Growing along with the largest ones
Around here, mid-sized companies have been able to scale their businesses by, in practice, proving the viability of their innovations. Founded in 2011, Saad is a branding consultancy with offices in São Paulo and Curitiba whose services include research, strategy, brand experience and internal culture alignment.
When conducting projects with larger companies, such as Sementes Ipiranga (agribusiness) and Vuelo Pharma (medical solutions), the consulting firm not only has won awards and recognitions in the design market, but also helped to leverage its customers’ expansion in their respective segments. And it has been growing with them. “We have had an annual average growth of 27.5% over the last four years” said Lucas Saad, founder of the company. “Our projects are characterized by working in convergence, reinforced by joint creation. They are ‘tailor-made’ business models designed in close proximity to the customers’ needs”, says Saad.
Born from the union of two startups promoted by the Technological Base Companies Incubator of Itajubá (MG), DDMX rose to scaleup level when developing logistics projects for giants such as Petrobras, Gerdau and Usiminas. “Our solutions are available in the cloud and are accessible by any platform. They are real-time information, used to increase fleet productivity, reduce vehicle idleness and automate processes that were previously manual”, explains Rafael Peres Pagan, CEO of DDMX. In Pagan’s view, the association with big names – competitors that dominate their markets – was critical to the rapid growth of their company. “These opportunities have brought maturity to DDMX. It is very gratifying to be recognized by important brands on the national scene.”

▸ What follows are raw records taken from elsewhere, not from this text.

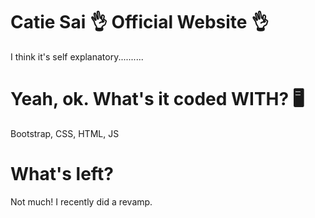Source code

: # Catie Sai 👌 Official Website 👌

I think it's self explanatory..........


# Yeah, ok. What's it coded WITH? 🖥️
Bootstrap, CSS, HTML, JS

# What's left?
Not much! I recently did a revamp. 
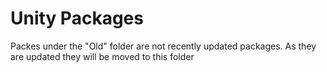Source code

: # Unity Packages

Packes under the "Old" folder are not recently updated packages. As they are updated they will be moved to this folder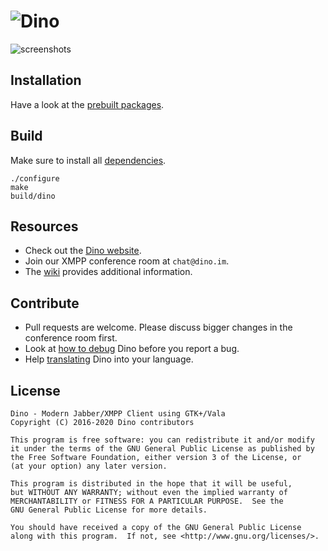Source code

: ![Dino](https://dino.im/img/readme_header.svg)
=======

![screenshots](https://dino.im/img/screenshot-main.png)

Installation
------------
Have a look at the [prebuilt packages](https://github.com/dino/dino/wiki/Distribution-Packages).

Build
-----
Make sure to install all [dependencies](https://github.com/dino/dino/wiki/Build#dependencies).

    ./configure
    make
    build/dino

Resources
---------
- Check out the [Dino website](https://dino.im).
- Join our XMPP conference room at `chat@dino.im`.
- The [wiki](https://github.com/dino/dino/wiki) provides additional information.

Contribute
----------
- Pull requests are welcome. Please discuss bigger changes in the conference room first.
- Look at [how to debug](https://github.com/dino/dino/wiki/Debugging) Dino before you report a bug.
- Help [translating](https://hosted.weblate.org/projects/dino/) Dino into your language.

License
-------
    Dino - Modern Jabber/XMPP Client using GTK+/Vala
    Copyright (C) 2016-2020 Dino contributors

    This program is free software: you can redistribute it and/or modify
    it under the terms of the GNU General Public License as published by
    the Free Software Foundation, either version 3 of the License, or
    (at your option) any later version.

    This program is distributed in the hope that it will be useful,
    but WITHOUT ANY WARRANTY; without even the implied warranty of
    MERCHANTABILITY or FITNESS FOR A PARTICULAR PURPOSE.  See the
    GNU General Public License for more details.

    You should have received a copy of the GNU General Public License
    along with this program.  If not, see <http://www.gnu.org/licenses/>.

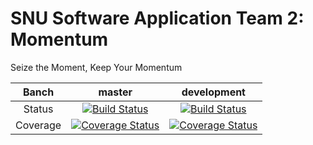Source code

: # SNU Software Application Team 2: Momentum

Seize the Moment, Keep Your Momentum

| Banch | master | development |
|:---: | :---: | :---: |
| Status | [![Build Status](https://travis-ci.com/pptnz/swa_team2.svg?token=qF7z9G67oEbpwSNqqzuD&branch=master)](https://travis-ci.com/pptnz/swa_team2) | [![Build Status](https://travis-ci.com/pptnz/swa_team2.svg?token=qF7z9G67oEbpwSNqqzuD&branch=development)](https://travis-ci.com/pptnz/swa_team2) |
| Coverage | [![Coverage Status](https://coveralls.io/repos/github/pptnz/swa_team2/badge.svg?branch=development)](https://coveralls.io/github/pptnz/swa_team2?branch=master) | [![Coverage Status](https://coveralls.io/repos/github/pptnz/swa_team2/badge.svg?branch=development)](https://coveralls.io/github/pptnz/swa_team2?branch=development) |
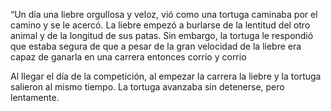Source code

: “Un día una liebre orgullosa y veloz, vió como una tortuga caminaba por el camino y se le acercó. La liebre empezó a burlarse de la lentitud del otro animal y de la longitud de sus patas. Sin embargo, la tortuga le respondió que estaba segura de que a pesar de la gran velocidad de la liebre era capaz de ganarla en una carrera entonces corrio y corrio 

Al llegar el día de la competición, al empezar la carrera la liebre y la tortuga salieron al mismo tiempo. La tortuga avanzaba sin detenerse, pero lentamente.


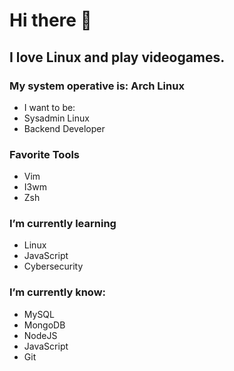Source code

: # Hi there 👋

## I love Linux and play videogames.

### My system operative is: Arch Linux

- I want to be: 
- Sysadmin Linux
- Backend Developer

### Favorite Tools

- Vim
- I3wm
- Zsh 

### I’m currently learning 
- Linux
- JavaScript
- Cybersecurity

### I’m currently know:
- MySQL
- MongoDB
- NodeJS
- JavaScript
- Git
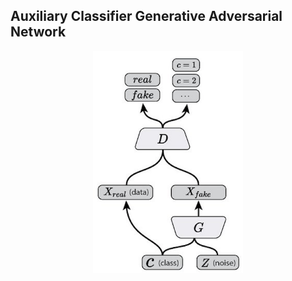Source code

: Auxiliary Classifier Generative Adversarial Network
---------------------------------------------------

<p align="center"><img src="../../assets/ACGAN.png" width="240"\></p>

Six steps to get to the top
Based on the observation of the scaleups ecosystem in the UK, the study “Scaleup UK: Growing Business, Growing Our Economy”, published by the universities of Cambridge and Oxford, seeks to understand the impact of these companies on the economy and the challenges faced in the search for scalability of their business. Six characteristics are pointed out in the publication as crucial in this journey:
• The will to grow: it seems obvious, but a large number of entrepreneurs fail precisely because they set modest growth targets. One must have ambition;
• Customer focus: smaller companies get closer engagement with their customers and can use this relationship to enhance their value proposition;
• Previous experience: if the company’s leaders accumulate professional experience in other companies that operate in the target segment, the chances of success increase;
• Alliances and partnerships: fundamental to supply deficiencies typical of start-up companies, such as lack of financial resources or personnel;
• Delegation and formalization: even in a lean structure, it is necessary to define roles and responsibilities, avoiding centralization in decision making;
• Innovation: it is critical to bring rapid return and economic growth, especially in the technology area.